National Rifle Association (NRA)annual convention in Houston, Texas
The NRA summit will begin Friday in Houston. In photo: a sign for the National Rifle Association (NRA) annual convention stands inside the George R. Brown Convention Center in downtown Houston, Texas, U.S., May 26, 2022. Reuters / SHANNON STAPLETON

A New York judge on Friday rejected the National Rifle Association's bid to end an investigation by that state's attorney general into alleged corruption at the gun rights group.

Justice Joel Cohen of the New York state court in Manhattan said the NRA did not show that Attorney General Letitia James' probe was a politically motivated effort to target the group and silence its speech because she disliked its policies.

James, a Democrat, sued the NRA in August 2020, accusing it of diverting millions of dollars to fund luxuries for officials like longtime Chief Executive Wayne LaPierre, using no-show contracts for associates and making other questionable expenses.

Cohen had on March 2 blocked James' effort to dissolve the NRA, but in Friday's decision said she still had many legally viable claims against the nonprofit.

"The narrative that the attorney general's investigation into these undeniably serious matters was nothing more than a politically motivated--and unconstitutional--witch hunt is simply not supported by the record," he wrote.

William Brewer, a lawyer for the NRA, said the group was disappointed, but the decision would not affect its defenses or its Second Amendment advocacy.

"There is an extraordinary public record that [James], as a candidate, vowed to target the association--chilling evidence of her motivations toward a political adversary," he said.

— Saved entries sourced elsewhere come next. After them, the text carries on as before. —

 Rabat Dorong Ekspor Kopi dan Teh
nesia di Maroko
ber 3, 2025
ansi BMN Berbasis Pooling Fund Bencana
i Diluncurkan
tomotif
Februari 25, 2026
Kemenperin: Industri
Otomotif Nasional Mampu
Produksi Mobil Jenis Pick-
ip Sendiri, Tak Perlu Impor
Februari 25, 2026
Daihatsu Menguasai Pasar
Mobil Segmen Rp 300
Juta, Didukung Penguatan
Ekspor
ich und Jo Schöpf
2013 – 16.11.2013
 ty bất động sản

James, who is seeking re-election, in a statement said the decision "reaffirmed the legitimacy and viability of my office's lawsuit against the NRA for its years of fraud, abuse and greed."

In refusing to let James dissolve the NRA, Cohen found a lack of evidence the group benefited from financial misconduct or could not serve its members, the sort of "public harm" that could justify a "corporate death penalty."

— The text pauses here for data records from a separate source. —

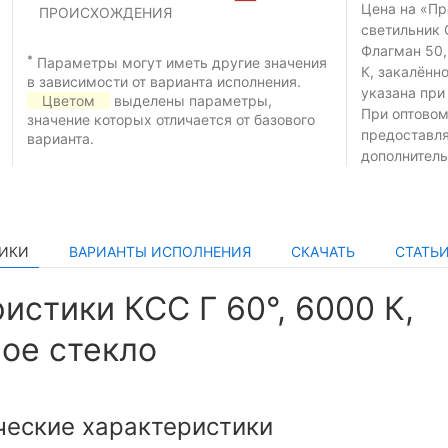
Цена на «П
ПРОИСХОЖДЕНИЯ
светильник 
Флагман 50,
*
Параметры могут иметь другие значения
К, закалённ
в зависимости от варианта исполнения.
указана при
Цветом
выделены параметры,
При оптовом
значение которых отличается от базового
предоставл
варианта.
дополнитель
ТИКИ
ВАРИАНТЫ ИСПОЛНЕНИЯ
СКАЧАТЬ
СТАТЬ
истики КСС Г 60°, 6000 К,
ое стекло
ческие характеристики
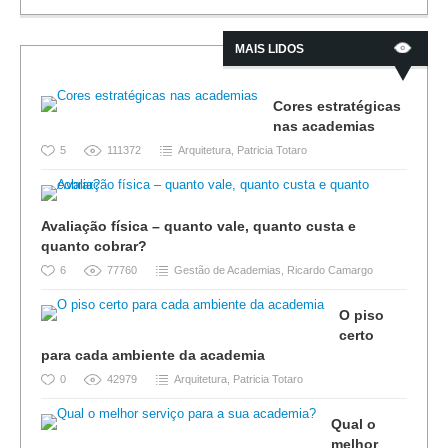
MAIS LIDOS
Cores estratégicas
nas academias
5
111372
Arquitetura
,
Patricia Totaro
Avaliação física – quanto vale, quanto custa e
quanto cobrar?
6
77760
Gestão de Academias
,
Ricardo Camargo
O piso
certo
para cada ambiente da academia
0
42979
Arquitetura
,
Patricia Totaro
Qual o
melhor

LaPierre has long faced allegations he exploited his three decades leading the NRA for his personal benefit.

During a trial last year that ended the NRA's effort to file for bankruptcy and reincorporate in Texas to avoid James' oversight, LaPierre testified about gifts he received, including yacht trips from a Hollywood producer, but denied wrongdoing.

The case is New York v. The National Rifle Association of America Inc et al, New York State Supreme Court, New York County, No. 451625/2020.